#### [Extract]
When the section from Glen Innes to Tenterfield was planned, economies were made, particularly with bridges. They had to be timber, mostly ballast top timber beam bridges but at three locations larger bridges were required, over Beardy Waters, and the Severn River and Bluff River.

Whitton, a successful railway engineer from England, chose the design of one of Isambard Kingdom Brunel's timber bridge viaducts built in Cornwall during the 1850s. The model chosen was the St Germans Viaduct composed of composite deck Queen post trusses, with the bottom chords being large iron rods. Whitton's staff redesigned the trusses to be all timber and the viaducts were built during construction of the Glen Innes to Tenterfield section 1884-86.

The final section to Wallangarra (1888) was mostly easier over plateau country but the crossing of Tenterfield Creek required a large bridge and a timber Queen post truss viaduct was built there also, the fourth between Glen Innes and the Queensland border.

Only two other such timber viaducts were built in this period, the Ingalara Creek railway bridge and the Bredbo River railway bridge on the Bombala railway line.

== Description ==
The bridge is a nine-span timber truss viaduct. Each span is 40 ft, centre-to-centre, of timber trestles.

The trusses are deck Queen post copied from one of Brunel's Cornish timber bridges (St Germans), built about 30 years earlier.

Page-level text extractions
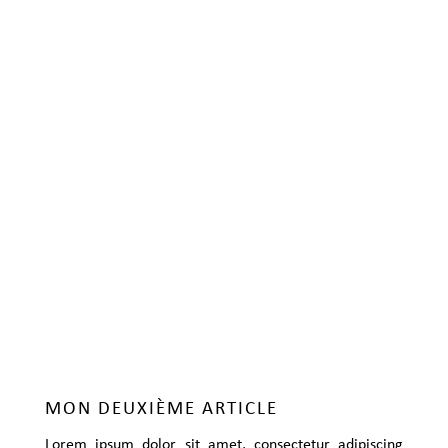
MON DEUXIÈME ARTICLE
Lorem ipsum dolor sit amet, consectetur adipiscing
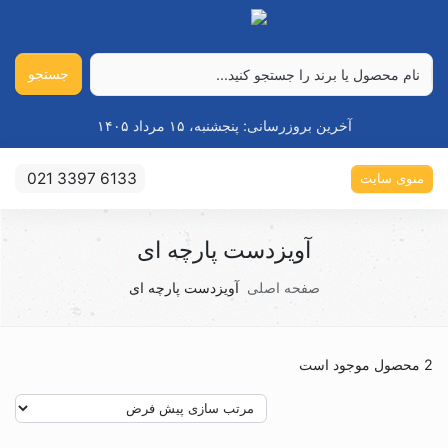
جستجو
آخرین بروزرسانی:
پنجشنبه، ۱۵ مرداد ۱۴۰۵
021 3397 6133
منوی سایت
آویزدست پارچه ای
صفحه اصلی
آویزدست پارچه ای
2 محصول موجود است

#### [Using the information]
1 - Answer from the extract on the timber railway viaducts:
(a) Which viaduct was chosen as the model for the design?
(b) In what years were the viaducts on the Glen Innes to Tenterfield section built?
(c) How many spans does the bridge in the description have?
2 - List every river, creek, or other watercourse named in the extract on the timber railway viaducts.

#### [Task-by-task answers]
1 -
(a) The St Germans Viaduct
(b) 1884-86
(c) Nine

2 -
Beardy Waters
Severn River
Bluff River
Tenterfield Creek
Ingalara Creek
Bredbo River